Aktywiści na rzecz poprawy klimatu od początku swej walki twierdzą, że jednym z największych czynników powodujących kryzys klimatyczny, odpowiadającym za jedną trzecią emisji gazów cieplarnianych na planecie, jest produkcja żywności, z mięsem – zwłaszcza wołowiną – na czele. Najbardziej w walce na steki dostaje się Stanom Zjednoczonym, które są największym konsumentem wołowiny na świecie, ale tak naprawdę na celowniku jest niewielki odsetek społeczeństwa, od dłuższego już czasu obwiniany za antyspołeczną i radykalną postawę.

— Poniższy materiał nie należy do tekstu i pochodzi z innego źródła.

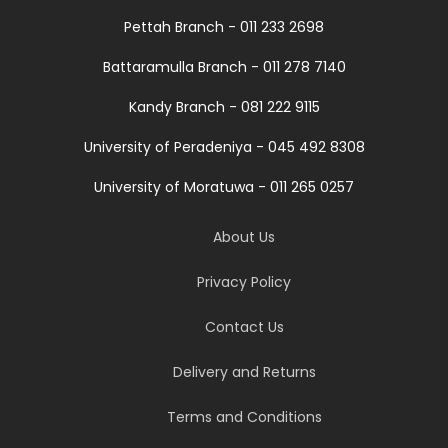
Pettah Branch - 011 233 2698
Battaramulla Branch - 011 278 7140
Kandy Branch - 081 222 9115
University of Peradeniya - 045 492 8308
University of Moratuwa - 011 265 0257
About Us
Privacy Policy
Contact Us
Delivery and Returns
Terms and Conditions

Kim jest więc te 12 proc., które konsumuje bez umiaru wołowinę, narażając się zdaniem naukowców na ryzyko zapadnięcia na chorobę serca, ci, którzy nie lubią znacznie zdrowszych kurczaków i fasoli? To mężczyźni i osoby w wieku 50 do 65 lat w większości należeli do grupy, którą badacze określili jako „nieproporcjonalnie zjadający wołowinę”. W badaniu przeanalizowano jadłospisy dotyczące diety ponad 10 tys. dorosłych Amerykanów w okresie ostatnich czterech lat. I w ten sposób znowu zawężono grupę niepoprawnych konsumentów. Biali ludzie częściej jedli więcej wołowiny w porównaniu z innymi grupami rasowymi i etnicznymi, takimi jak Amerykanie rasy czarnej i pochodzenia azjatyckiego.
Z badania wynika, że nastoletni chłopcy spożywają średnio więcej mięsa niż zalecają wytyczne, by wychowywać nas na mięczaków, a w przypadku dorosłych mężczyzn dystans od zaleceń jest jeszcze większy. Dociekliwi eksperci twierdzą, że istnieją głębokie historyczne i kulturowe powody, dla których spożycie wołowiny jest wyższe w przypadku mężczyzn i chłopców. „Istnieje związek między spożyciem mięsa a męskością”– grzmią eksperci. Historycznie rzecz biorąc, bycie człowiekiem sukcesu w Ameryce (co też obecnie nie jest mile widziane) oznaczało jedzenie wołowiny. Stąd biorą się pomysły zastąpienia spożycia mięsa substytutami pochodzenia roślinnego. Ale czy to możliwe? Raczej nie, biorąc pod uwagę, jak zakorzenione są nasze nawyki żywieniowe.